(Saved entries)
——————

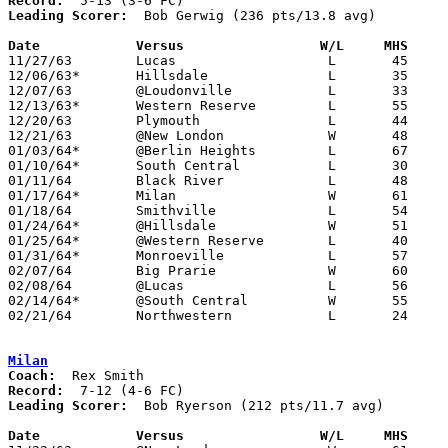
Record:
Leading Scorer:
  Bob Gerwig (236 pts/13.8 avg)

Date		Versus                 W/L     MHS    

11/27/63	Lucas			L	45	47

12/06/63*	Hillsdale		L	35	39

12/07/63	@Loudonville		L	33	37

12/13/63*	Western Reserve		L	55	61

12/20/63	Plymouth		L	44	47

12/21/63	@New London		W	48	46

01/03/64*	@Berlin Heights		L	67	89

01/10/64*	South Central		L	30	42

01/11/64	Black River		L	48	53

01/17/64*	Milan			W	61	60

01/18/64	Smithville		L	54	59

01/24/64*	@Hillsdale		W	51	41

01/25/64*	@Western Reserve	L	40	44

01/31/64*	Monroeville		L	57	75

02/07/64	Big Prarie		W	60	52

02/08/64	@Lucas			L	56	64

02/14/64*	@South Central		W	55	52

02/21/64	Northwestern		L	24	42	Class A Sectional Tournament at Wooster High School

Milan
Coach:
Record:
Leading Scorer:
  Bob Ryerson (212 pts/11.7 avg)

Date		Versus                 W/L     MHS    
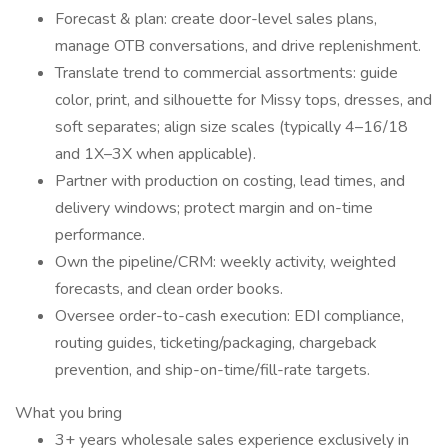
Forecast & plan: create door-level sales plans,
manage OTB conversations, and drive replenishment.
Translate trend to commercial assortments: guide
color, print, and silhouette for Missy tops, dresses, and
soft separates; align size scales (typically 4–16/18
and 1X–3X when applicable).
Partner with production on costing, lead times, and
delivery windows; protect margin and on-time
performance.
Own the pipeline/CRM: weekly activity, weighted
forecasts, and clean order books.
Oversee order-to-cash execution: EDI compliance,
routing guides, ticketing/packaging, chargeback
prevention, and ship-on-time/fill-rate targets.
What you bring
3+ years wholesale sales experience exclusively in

——————

→ Description of the task: Show every line of the listing that contains the string "South", matching case exactly.

→ Task response:
01/10/64*	South Central		L	30	42
02/14/64*	@South Central		W	55	52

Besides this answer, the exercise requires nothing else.